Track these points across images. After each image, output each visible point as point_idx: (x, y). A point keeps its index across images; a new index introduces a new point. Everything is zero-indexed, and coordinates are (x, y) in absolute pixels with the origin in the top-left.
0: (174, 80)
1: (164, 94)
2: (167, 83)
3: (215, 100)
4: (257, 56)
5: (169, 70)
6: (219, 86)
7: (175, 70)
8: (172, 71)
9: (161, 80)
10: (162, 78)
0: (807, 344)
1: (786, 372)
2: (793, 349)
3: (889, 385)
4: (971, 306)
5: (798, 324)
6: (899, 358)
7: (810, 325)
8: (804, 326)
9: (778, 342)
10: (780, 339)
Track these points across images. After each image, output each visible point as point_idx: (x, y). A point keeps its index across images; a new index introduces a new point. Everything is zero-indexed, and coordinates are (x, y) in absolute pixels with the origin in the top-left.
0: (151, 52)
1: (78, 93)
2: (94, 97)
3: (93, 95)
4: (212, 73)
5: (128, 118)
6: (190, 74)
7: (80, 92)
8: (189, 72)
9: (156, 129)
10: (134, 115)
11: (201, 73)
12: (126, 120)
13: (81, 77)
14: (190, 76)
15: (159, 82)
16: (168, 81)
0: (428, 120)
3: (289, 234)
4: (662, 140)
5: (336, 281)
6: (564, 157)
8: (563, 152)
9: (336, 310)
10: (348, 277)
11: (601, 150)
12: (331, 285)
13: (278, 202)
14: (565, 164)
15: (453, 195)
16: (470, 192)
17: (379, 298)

EXERCISE PROMPT — Copy out every line above word for word, keeping the same order.

REPLY —
Track these points across images. After each image, output each visible point as point_idx: (x, y). A point keeps its index across images; a new index introduces a new point. Everything is zero-indexed, and coordinates are (x, y) in absolute pixels with the origin in the top-left.
0: (174, 80)
1: (164, 94)
2: (167, 83)
3: (215, 100)
4: (257, 56)
5: (169, 70)
6: (219, 86)
7: (175, 70)
8: (172, 71)
9: (161, 80)
10: (162, 78)
0: (807, 344)
1: (786, 372)
2: (793, 349)
3: (889, 385)
4: (971, 306)
5: (798, 324)
6: (899, 358)
7: (810, 325)
8: (804, 326)
9: (778, 342)
10: (780, 339)
Track these points across images. After each image, output each visible point as point_idx: (x, y). A point keeps its index across images; a new index introduces a new point. Everything is zero-indexed, and coordinates are (x, y) in absolute pixels with the origin in the top-left.
0: (151, 52)
1: (78, 93)
2: (94, 97)
3: (93, 95)
4: (212, 73)
5: (128, 118)
6: (190, 74)
7: (80, 92)
8: (189, 72)
9: (156, 129)
10: (134, 115)
11: (201, 73)
12: (126, 120)
13: (81, 77)
14: (190, 76)
15: (159, 82)
16: (168, 81)
0: (428, 120)
3: (289, 234)
4: (662, 140)
5: (336, 281)
6: (564, 157)
8: (563, 152)
9: (336, 310)
10: (348, 277)
11: (601, 150)
12: (331, 285)
13: (278, 202)
14: (565, 164)
15: (453, 195)
16: (470, 192)
17: (379, 298)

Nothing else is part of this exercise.